Modelling approaches need to include information about migration, dispersal pathways (including the role of humans as dispersal vectors), proximity of source populations and the ability of a species or population to adapt to altered conditions. It is likely that species with higher phenotypic or genotypic plasticity will tolerate changes in climate better than species with low genetic diversity or plasticity.
The scenarios we generated as we applied our approach to these four contrasting ecosystems began turning up a few common factors. Our scenarios suggest that climatic changes will reduce the diversity of native species, facilitate non-native invasion (especially warm-season grasses), increase fragmentation and result in simplified and less distinctive riparian ecosystems.
“Climatic changes will reduce the diversity of indigenous species, facilitate non-indigenous invasion, increase fragmentation and result in simplified”and less distinctive riparian ecosystems.”
Using our approach to better understand what the future might hold for different ecosystems also allowed us to test the assumptions we made and, in large measure, confirmed our choices. Compared to models based on correlations between biota and environmental conditions, the process models we used were built on a mechanistic understanding. Process-based models (like Bayesian belief networks) are more likely to remain valid under novel climatic conditions. And predictions based on species’ functional traits will facilitate regional comparisons and can highlight effects of climate change on ecosystem structure and function.
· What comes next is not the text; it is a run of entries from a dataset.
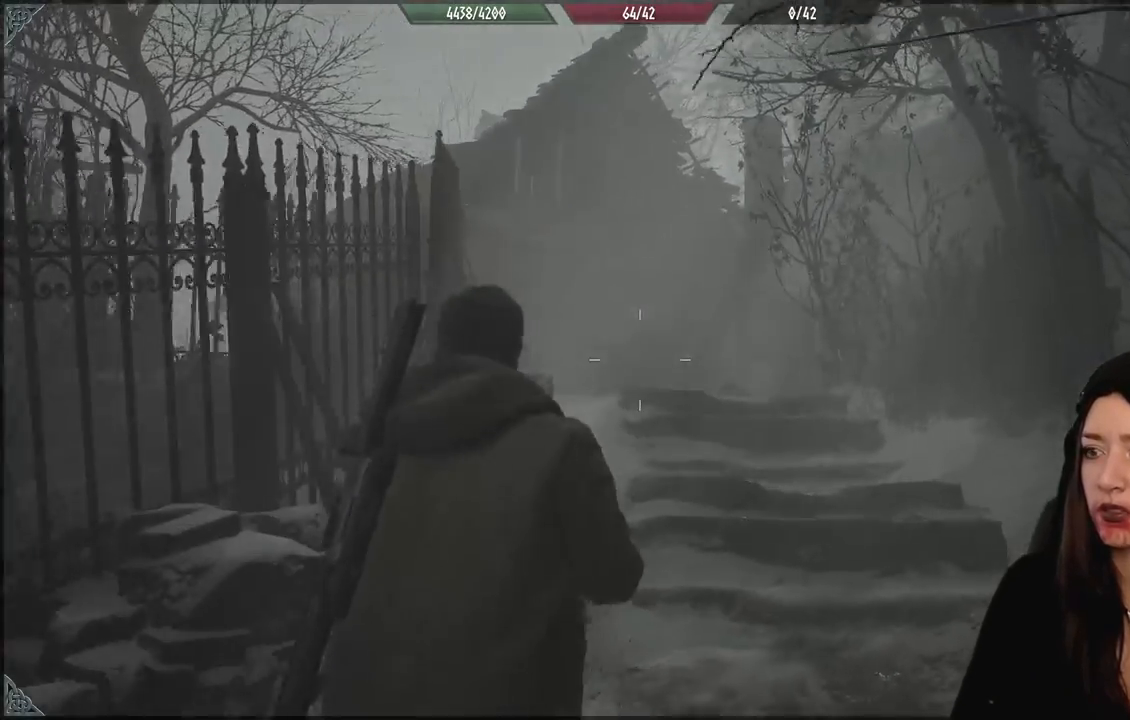
Gameplay with a controller (Xbox layout); each line is a JSON object with the inputs held at the frame after it (dt_ms = milliseconds from this image to that frame). "events" lists button and stick changes between this image and that frame as [ms after this image, input, new state], when the widget could be followed in between. Not read: Z.
{"dt_ms": 500, "buttons": [], "left_stick": "up", "right_stick": "down-left", "events": [[117, "right_stick", "center"], [183, "left_stick", "up"], [300, "right_stick", "down-left"]]}
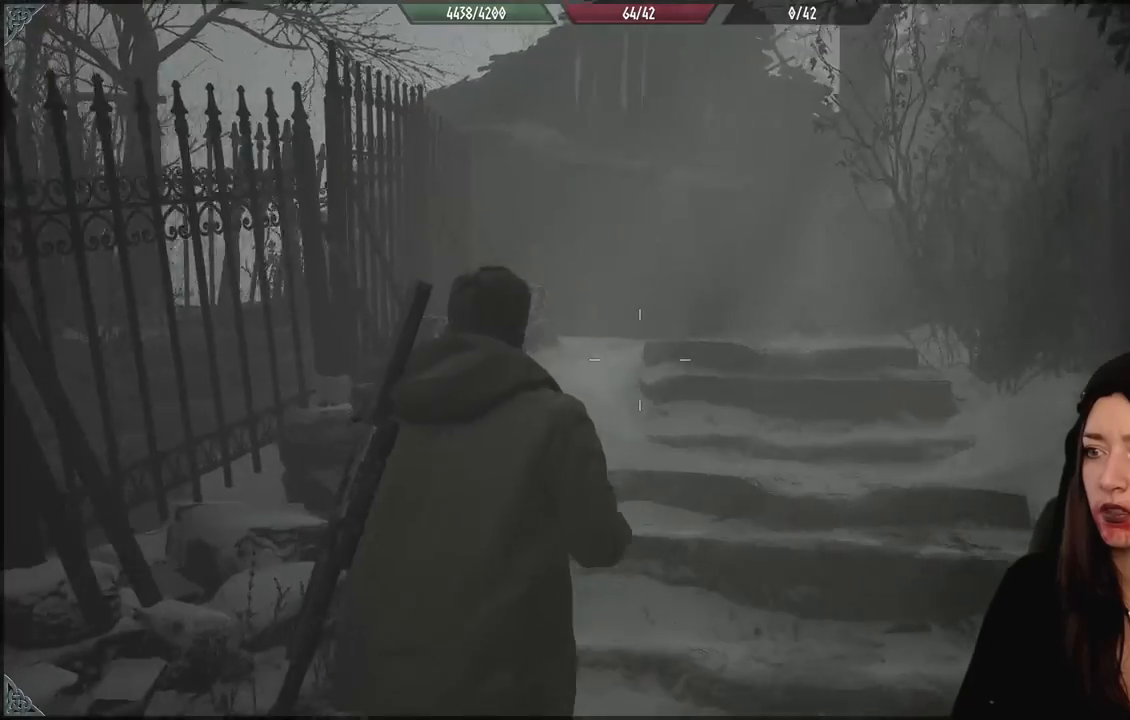
{"dt_ms": 500, "buttons": [], "left_stick": "up", "right_stick": "down-left", "events": [[67, "right_stick", "center"], [333, "right_stick", "down-left"]]}
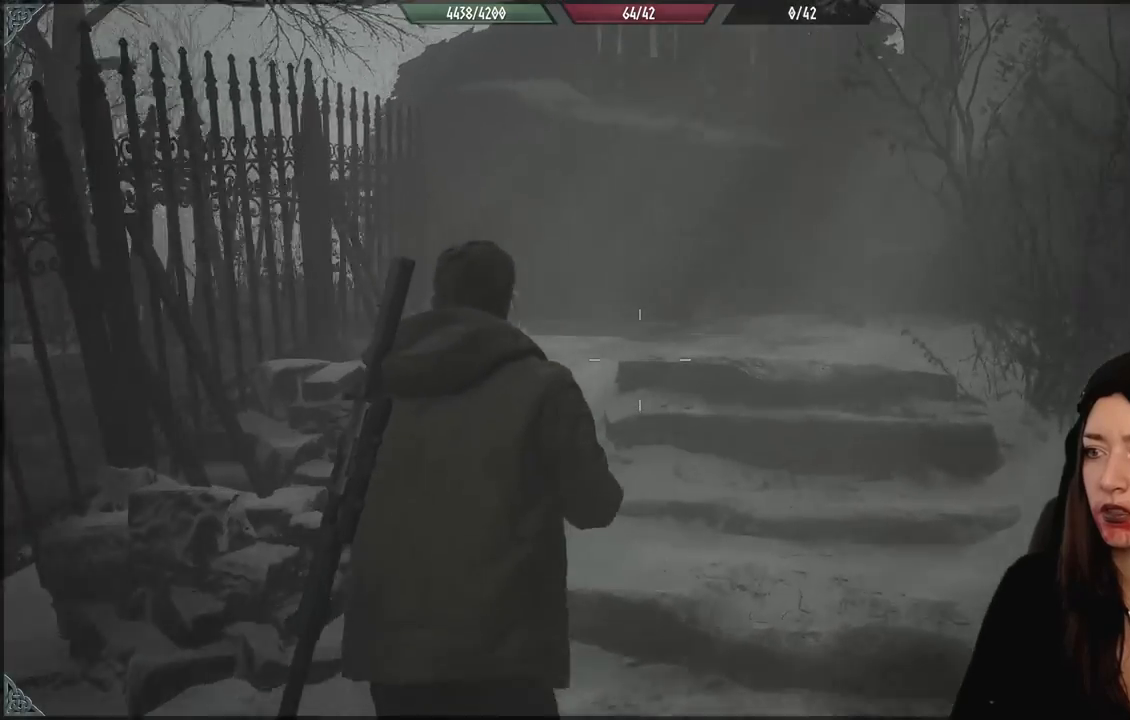
{"dt_ms": 500, "buttons": [], "left_stick": "up", "right_stick": "center", "events": [[483, "right_stick", "center"]]}
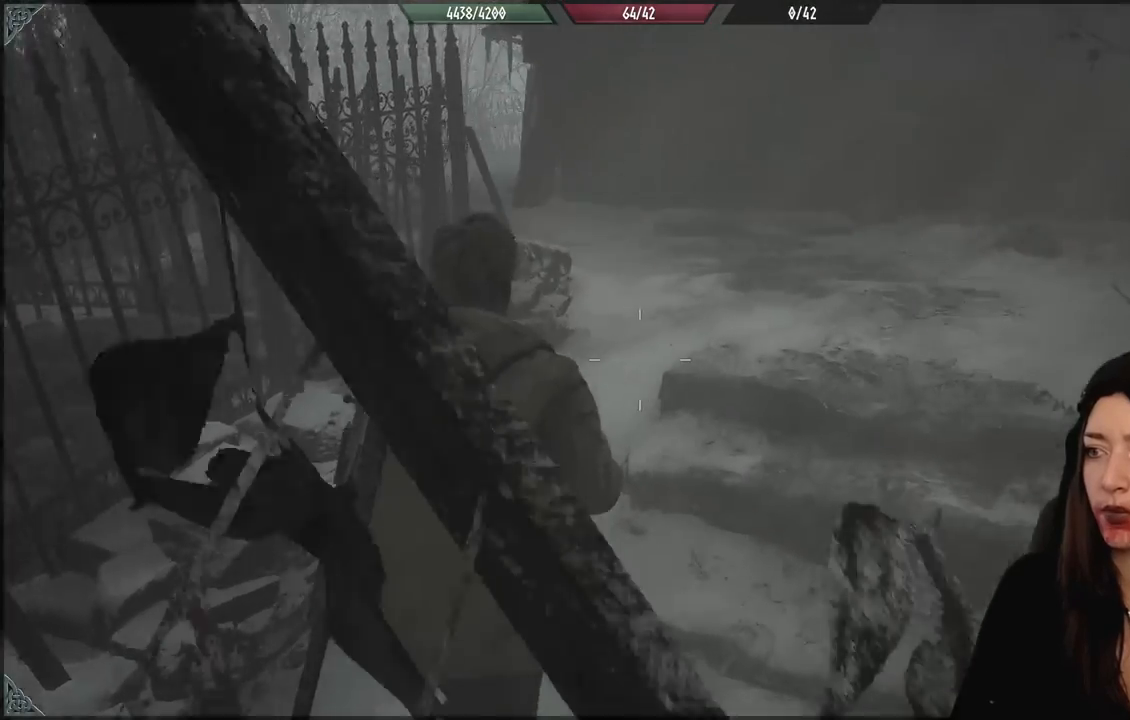
{"dt_ms": 500, "buttons": [], "left_stick": "up", "right_stick": "center", "events": []}
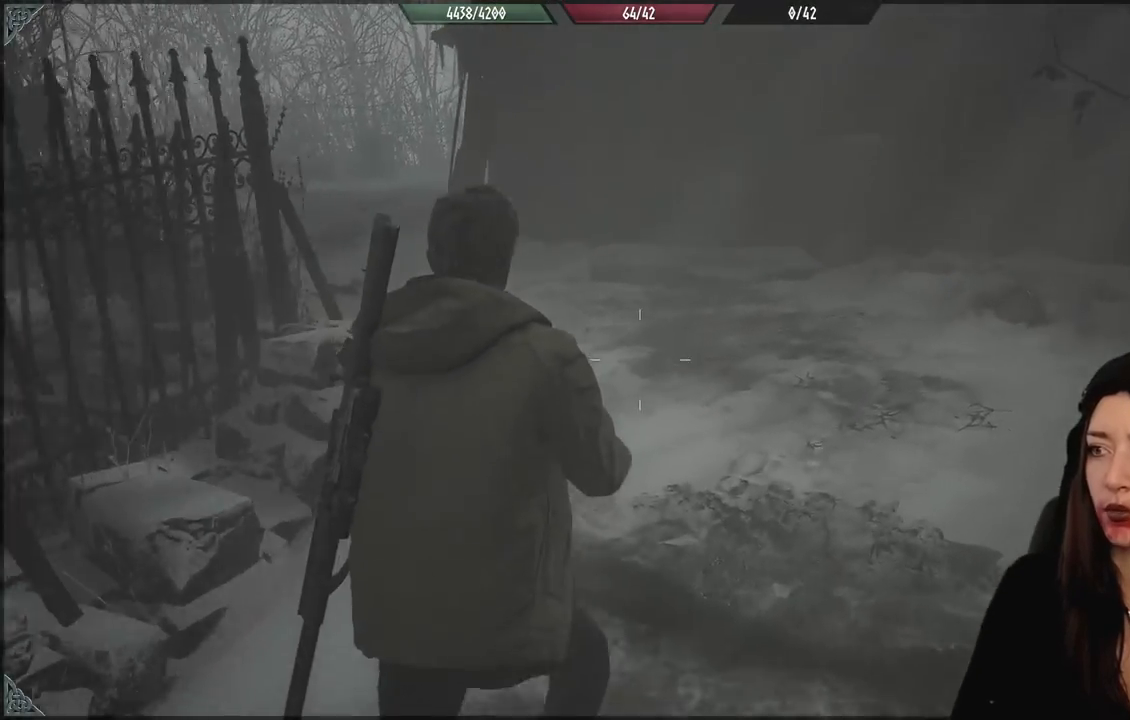
{"dt_ms": 1000, "buttons": [], "left_stick": "center", "right_stick": "up-right", "events": [[300, "right_stick", "up-right"], [567, "right_stick", "center"], [700, "right_stick", "up-right"], [783, "left_stick", "up-left"], [900, "left_stick", "center"]]}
Ecosystems that have experienced similar modification to that expected under climate change (e.g., altered flow regimes of regulated rivers) can also be used to help inform and evaluate predictions.
Conservation in the past has focused on conserving particular suites of species in particular locations. Looking ahead, such a goal may be unrealistic as ecosystems and their species assemblages change. Instead, it may be more pragmatic to focus on maximizing genetic, species and functional diversity, maintaining the biogeochemical configuration of a system or increasing habitat complexity.
The ability to accurately predict the characteristics of future ecosystems is essential for setting realistic management objectives. It also represents an exciting area of research.